Additionally, some limitations need to be considered with security infrastructure, such as IPv6 addressing. As an example, many organizations are starting to leverage IPv6 addressing for their IP phones because they have exhausted their IPv4 addresses. The ASA firewall currently supports IPv6 for collaboration traffic, but not all other Cisco security devices support IPv6. Until all of Cisco’s security products support IPv6 for collaboration traffic, Cisco recommends keeping all IPv6 voice traffic contained within an enterprise network or to use a Session Border Controller, such as CUBE.
It is worth mentioning that UC environments have unique data flows that are both client to server and client to client. Using firewalls and/or ACLs to protect real-time traffic flows will likely frustrate firewall administrators based on the additional complexity of managing all of the required ACLs on a firewall to support the various scenarios for UC. As shown in Figure 3-18, a firewall policy that is based on denying all traffic and allowing only what is explicitly permitted by an organization can become quite extensive, even for a small environment, because an administrator would have to account for all of the client-to-client flows. In the following example, to permit a dynamic range of UDP ports, a firewall administrator must open a range of ports from 16384 to 32767 across six different subnets in each direction. It is at this point that the firewall administrator may be concerned about the security risks that are associated with punching so many holes in the firewall for UC traffic to flow correctly. To further compound the challenges with ACLs, several different ACLs would need to be entered to permit ports required for client/server traffic.
As when using VRFs, care should be taken when implementing ACLs; otherwise, UC traffic may be less than optimal or lack functionality. For this reason, you must take care in understanding the traffic flows for UC and to position firewalls in a manner so that the quality of the real-time traffic is not impacted by additional latency, delay, or jitter imposed by firewalls. Large amounts of real-time traffic can also cause an undue amount of stress on a firewall. For example, if real-time traffic is encrypted, the firewall cannot perform inspection on the traffic, so the firewall is providing limited functionality.

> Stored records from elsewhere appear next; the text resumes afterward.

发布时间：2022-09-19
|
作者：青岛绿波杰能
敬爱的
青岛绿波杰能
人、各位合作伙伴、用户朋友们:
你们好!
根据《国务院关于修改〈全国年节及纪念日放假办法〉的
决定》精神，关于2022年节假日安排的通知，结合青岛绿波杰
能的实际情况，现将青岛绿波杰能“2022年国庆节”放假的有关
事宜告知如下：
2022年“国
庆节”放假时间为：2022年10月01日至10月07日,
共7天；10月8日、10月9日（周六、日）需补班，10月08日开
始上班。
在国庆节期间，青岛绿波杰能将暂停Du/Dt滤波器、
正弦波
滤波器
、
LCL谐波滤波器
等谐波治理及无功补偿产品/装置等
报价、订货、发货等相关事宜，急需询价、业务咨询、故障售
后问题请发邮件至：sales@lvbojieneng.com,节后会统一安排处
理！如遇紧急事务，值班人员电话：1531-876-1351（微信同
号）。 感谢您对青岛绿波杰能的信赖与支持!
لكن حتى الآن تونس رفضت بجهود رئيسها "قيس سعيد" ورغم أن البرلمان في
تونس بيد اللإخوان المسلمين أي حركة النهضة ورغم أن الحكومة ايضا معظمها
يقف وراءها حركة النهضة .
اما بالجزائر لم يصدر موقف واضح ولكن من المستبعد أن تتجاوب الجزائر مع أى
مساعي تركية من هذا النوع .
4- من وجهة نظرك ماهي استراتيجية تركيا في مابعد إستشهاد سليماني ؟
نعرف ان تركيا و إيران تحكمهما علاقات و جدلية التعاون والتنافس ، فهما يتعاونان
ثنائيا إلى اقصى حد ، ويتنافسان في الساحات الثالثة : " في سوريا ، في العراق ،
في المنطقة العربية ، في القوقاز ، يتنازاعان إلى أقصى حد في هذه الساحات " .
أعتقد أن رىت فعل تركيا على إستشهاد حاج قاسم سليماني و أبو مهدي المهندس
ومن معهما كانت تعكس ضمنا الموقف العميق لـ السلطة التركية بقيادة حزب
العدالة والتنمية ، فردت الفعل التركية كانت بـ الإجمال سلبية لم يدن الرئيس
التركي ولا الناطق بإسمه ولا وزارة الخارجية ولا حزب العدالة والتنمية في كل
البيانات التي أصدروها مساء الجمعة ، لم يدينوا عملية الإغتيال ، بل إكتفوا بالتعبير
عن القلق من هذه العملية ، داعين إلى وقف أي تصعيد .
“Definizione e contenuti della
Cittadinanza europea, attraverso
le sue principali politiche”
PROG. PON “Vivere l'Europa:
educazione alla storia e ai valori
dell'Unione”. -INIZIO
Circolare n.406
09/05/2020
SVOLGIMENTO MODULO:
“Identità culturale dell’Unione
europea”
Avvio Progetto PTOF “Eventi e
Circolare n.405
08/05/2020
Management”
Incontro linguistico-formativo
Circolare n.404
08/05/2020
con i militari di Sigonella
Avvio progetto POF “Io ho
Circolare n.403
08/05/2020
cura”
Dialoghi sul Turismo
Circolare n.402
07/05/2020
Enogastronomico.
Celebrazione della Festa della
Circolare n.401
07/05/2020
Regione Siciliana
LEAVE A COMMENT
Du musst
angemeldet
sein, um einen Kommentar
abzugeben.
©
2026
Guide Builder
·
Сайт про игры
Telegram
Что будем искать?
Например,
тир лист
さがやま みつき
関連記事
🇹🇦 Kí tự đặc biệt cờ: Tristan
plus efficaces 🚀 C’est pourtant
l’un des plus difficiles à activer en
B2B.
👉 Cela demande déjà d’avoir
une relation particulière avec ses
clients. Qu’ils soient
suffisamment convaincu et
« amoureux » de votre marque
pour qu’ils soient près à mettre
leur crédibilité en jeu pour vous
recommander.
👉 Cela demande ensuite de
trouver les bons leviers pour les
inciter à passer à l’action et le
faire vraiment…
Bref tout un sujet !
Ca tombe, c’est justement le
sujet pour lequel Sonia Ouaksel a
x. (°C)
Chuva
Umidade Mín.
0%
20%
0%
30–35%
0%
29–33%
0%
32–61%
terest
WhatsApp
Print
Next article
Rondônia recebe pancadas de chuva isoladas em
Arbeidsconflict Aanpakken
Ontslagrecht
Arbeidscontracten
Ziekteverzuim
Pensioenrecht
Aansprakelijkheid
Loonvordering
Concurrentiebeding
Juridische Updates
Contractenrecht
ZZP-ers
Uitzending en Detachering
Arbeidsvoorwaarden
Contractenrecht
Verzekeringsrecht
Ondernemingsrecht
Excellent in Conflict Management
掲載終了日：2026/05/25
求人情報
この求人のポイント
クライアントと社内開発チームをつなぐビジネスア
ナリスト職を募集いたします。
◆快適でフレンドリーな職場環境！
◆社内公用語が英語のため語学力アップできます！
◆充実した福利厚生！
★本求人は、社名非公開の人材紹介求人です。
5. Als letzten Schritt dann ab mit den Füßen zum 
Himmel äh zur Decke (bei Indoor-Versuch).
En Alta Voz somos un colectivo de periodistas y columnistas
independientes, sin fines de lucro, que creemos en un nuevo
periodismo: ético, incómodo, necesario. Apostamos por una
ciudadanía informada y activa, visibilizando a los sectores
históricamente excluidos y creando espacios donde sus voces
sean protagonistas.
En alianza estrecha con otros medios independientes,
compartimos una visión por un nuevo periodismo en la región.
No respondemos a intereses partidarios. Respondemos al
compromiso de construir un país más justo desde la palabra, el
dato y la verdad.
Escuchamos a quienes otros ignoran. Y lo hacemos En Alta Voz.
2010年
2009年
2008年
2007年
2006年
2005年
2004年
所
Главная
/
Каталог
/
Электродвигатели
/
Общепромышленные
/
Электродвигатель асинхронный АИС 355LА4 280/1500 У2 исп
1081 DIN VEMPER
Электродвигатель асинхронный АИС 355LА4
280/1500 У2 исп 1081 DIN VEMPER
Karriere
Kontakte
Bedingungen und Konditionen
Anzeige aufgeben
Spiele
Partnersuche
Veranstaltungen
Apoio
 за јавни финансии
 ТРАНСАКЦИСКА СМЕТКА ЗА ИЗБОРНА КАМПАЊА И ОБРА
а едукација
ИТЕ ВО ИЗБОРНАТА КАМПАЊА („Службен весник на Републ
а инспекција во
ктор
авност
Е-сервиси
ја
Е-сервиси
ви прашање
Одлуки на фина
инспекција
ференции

If organizations are required to place firewalls between UC signaling or real-time traffic for security purposes, the general rule is to monitor the CPU usage of the firewalls and to make sure that it does not exceed more than 60 percent for normal usage. If the CPU consistently runs over 60 percent, it increases the risk of impacting IP phone registration, call setup, and quality of a voice conversation. If firewalls are required to protect VoIP gateways, they can be placed either in front of the gateway or behind the gateway. If you are able to place the firewall in front of the VoIP gateway, the firewall provides filtering of unwanted connections and streams and protects the gateway from denial-of-service attacks. In Chapter 11, we discuss voice-specific firewalls, also known as Session Border Controllers, and the additional protection that they can provide at the edge of the network.